» **Task goal**:
The required output is every line from the one with "where t<sub>i</sub> ∈" through the final line of the data below, unchanged.

» **Given records**:
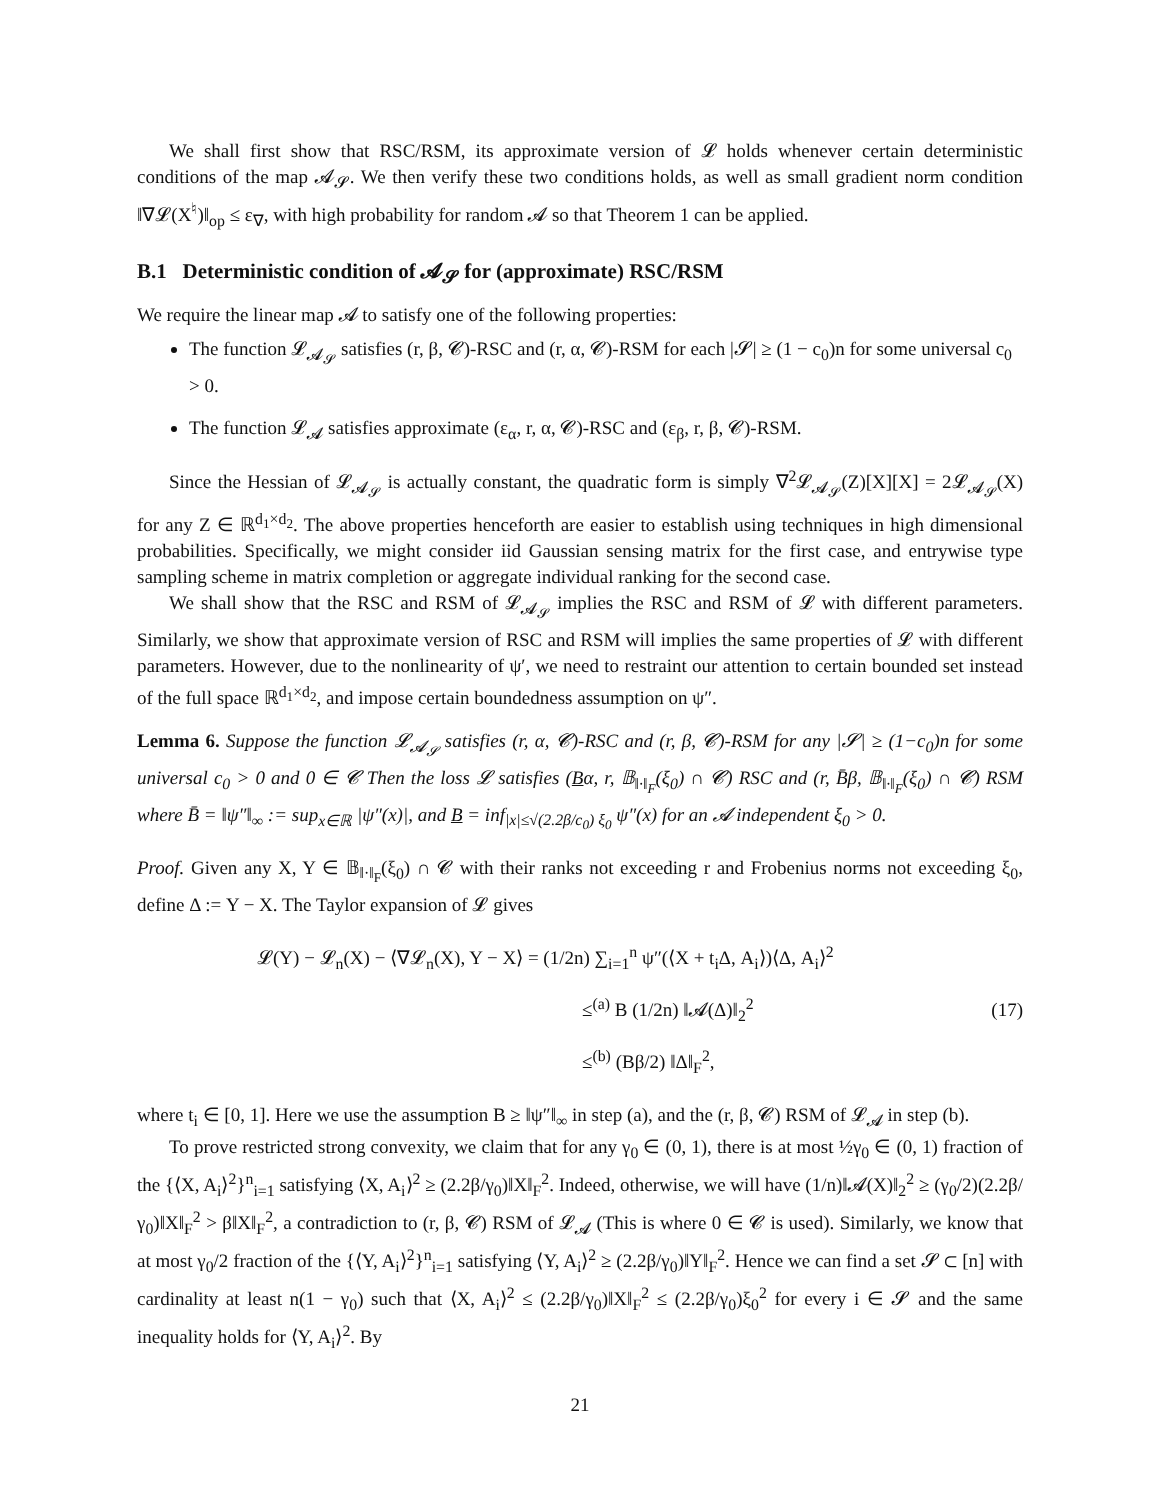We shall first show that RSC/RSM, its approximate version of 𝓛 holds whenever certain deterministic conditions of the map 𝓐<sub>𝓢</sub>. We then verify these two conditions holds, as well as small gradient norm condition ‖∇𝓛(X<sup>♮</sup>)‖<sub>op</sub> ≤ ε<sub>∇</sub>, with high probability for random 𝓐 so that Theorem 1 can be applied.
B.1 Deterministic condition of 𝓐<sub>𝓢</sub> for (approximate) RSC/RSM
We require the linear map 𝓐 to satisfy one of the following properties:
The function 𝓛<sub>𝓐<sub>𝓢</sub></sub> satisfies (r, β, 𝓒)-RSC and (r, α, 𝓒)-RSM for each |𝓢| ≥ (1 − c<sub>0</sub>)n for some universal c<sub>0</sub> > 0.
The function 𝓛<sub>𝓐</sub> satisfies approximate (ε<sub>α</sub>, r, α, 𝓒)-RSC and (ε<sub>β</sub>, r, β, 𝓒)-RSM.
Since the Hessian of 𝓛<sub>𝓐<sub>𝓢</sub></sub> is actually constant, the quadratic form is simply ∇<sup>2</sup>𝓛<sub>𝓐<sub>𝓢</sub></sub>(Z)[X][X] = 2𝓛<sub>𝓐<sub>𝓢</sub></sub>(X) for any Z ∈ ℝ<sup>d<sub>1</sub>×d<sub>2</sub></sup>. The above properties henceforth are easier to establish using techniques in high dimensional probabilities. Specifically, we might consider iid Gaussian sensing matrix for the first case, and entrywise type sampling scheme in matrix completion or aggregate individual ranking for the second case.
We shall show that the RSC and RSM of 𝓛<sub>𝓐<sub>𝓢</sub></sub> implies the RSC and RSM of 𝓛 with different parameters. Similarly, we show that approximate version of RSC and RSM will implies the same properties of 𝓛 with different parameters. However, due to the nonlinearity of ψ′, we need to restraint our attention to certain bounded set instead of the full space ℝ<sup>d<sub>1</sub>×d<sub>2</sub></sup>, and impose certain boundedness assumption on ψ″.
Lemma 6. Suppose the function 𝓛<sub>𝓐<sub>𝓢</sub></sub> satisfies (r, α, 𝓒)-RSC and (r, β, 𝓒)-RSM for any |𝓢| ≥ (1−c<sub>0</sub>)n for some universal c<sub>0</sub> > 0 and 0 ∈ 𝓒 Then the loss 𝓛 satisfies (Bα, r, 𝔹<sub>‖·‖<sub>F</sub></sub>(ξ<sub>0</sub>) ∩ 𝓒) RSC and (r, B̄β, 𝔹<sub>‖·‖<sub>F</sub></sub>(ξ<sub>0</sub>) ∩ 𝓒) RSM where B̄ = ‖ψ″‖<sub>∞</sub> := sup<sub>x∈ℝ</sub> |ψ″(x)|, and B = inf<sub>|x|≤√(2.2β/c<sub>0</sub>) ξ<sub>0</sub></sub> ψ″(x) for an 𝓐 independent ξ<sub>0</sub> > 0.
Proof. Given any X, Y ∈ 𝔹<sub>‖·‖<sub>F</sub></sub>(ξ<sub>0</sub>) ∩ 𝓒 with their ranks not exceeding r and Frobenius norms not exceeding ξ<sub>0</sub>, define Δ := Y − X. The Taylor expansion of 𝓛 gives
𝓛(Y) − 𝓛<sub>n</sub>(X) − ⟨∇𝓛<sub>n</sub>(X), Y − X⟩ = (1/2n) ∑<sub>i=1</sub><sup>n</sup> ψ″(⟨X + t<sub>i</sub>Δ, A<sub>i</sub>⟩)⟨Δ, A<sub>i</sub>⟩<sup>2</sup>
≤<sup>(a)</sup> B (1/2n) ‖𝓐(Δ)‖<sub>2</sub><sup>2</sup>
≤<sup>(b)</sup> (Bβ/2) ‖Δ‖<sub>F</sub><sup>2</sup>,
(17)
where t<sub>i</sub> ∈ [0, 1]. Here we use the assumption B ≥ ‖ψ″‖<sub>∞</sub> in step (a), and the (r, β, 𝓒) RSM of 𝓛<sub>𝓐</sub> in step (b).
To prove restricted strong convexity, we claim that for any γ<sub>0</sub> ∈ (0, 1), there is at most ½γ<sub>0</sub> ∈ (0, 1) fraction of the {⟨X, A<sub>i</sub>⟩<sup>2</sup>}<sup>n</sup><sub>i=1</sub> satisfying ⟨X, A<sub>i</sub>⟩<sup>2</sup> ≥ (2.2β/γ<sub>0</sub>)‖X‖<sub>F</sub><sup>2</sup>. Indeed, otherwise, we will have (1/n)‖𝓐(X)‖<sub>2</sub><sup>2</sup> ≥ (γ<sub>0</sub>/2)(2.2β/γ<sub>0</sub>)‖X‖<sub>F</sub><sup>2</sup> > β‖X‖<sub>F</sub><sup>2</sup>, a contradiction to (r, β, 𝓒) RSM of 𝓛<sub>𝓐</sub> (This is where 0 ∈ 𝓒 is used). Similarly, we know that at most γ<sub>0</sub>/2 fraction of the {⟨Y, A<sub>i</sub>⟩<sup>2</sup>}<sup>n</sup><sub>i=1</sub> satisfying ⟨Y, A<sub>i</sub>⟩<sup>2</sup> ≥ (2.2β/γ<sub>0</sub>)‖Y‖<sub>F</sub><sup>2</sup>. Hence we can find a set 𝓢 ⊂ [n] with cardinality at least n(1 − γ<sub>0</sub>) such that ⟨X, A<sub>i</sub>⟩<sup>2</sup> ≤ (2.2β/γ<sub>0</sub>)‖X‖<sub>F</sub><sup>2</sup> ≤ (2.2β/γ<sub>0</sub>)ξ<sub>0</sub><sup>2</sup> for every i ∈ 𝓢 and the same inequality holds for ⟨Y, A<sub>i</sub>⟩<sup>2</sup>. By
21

» **Exercise answer**:
where t<sub>i</sub> ∈ [0, 1]. Here we use the assumption B ≥ ‖ψ″‖<sub>∞</sub> in step (a), and the (r, β, 𝓒) RSM of 𝓛<sub>𝓐</sub> in step (b).
To prove restricted strong convexity, we claim that for any γ<sub>0</sub> ∈ (0, 1), there is at most ½γ<sub>0</sub> ∈ (0, 1) fraction of the {⟨X, A<sub>i</sub>⟩<sup>2</sup>}<sup>n</sup><sub>i=1</sub> satisfying ⟨X, A<sub>i</sub>⟩<sup>2</sup> ≥ (2.2β/γ<sub>0</sub>)‖X‖<sub>F</sub><sup>2</sup>. Indeed, otherwise, we will have (1/n)‖𝓐(X)‖<sub>2</sub><sup>2</sup> ≥ (γ<sub>0</sub>/2)(2.2β/γ<sub>0</sub>)‖X‖<sub>F</sub><sup>2</sup> > β‖X‖<sub>F</sub><sup>2</sup>, a contradiction to (r, β, 𝓒) RSM of 𝓛<sub>𝓐</sub> (This is where 0 ∈ 𝓒 is used). Similarly, we know that at most γ<sub>0</sub>/2 fraction of the {⟨Y, A<sub>i</sub>⟩<sup>2</sup>}<sup>n</sup><sub>i=1</sub> satisfying ⟨Y, A<sub>i</sub>⟩<sup>2</sup> ≥ (2.2β/γ<sub>0</sub>)‖Y‖<sub>F</sub><sup>2</sup>. Hence we can find a set 𝓢 ⊂ [n] with cardinality at least n(1 − γ<sub>0</sub>) such that ⟨X, A<sub>i</sub>⟩<sup>2</sup> ≤ (2.2β/γ<sub>0</sub>)‖X‖<sub>F</sub><sup>2</sup> ≤ (2.2β/γ<sub>0</sub>)ξ<sub>0</sub><sup>2</sup> for every i ∈ 𝓢 and the same inequality holds for ⟨Y, A<sub>i</sub>⟩<sup>2</sup>. By
21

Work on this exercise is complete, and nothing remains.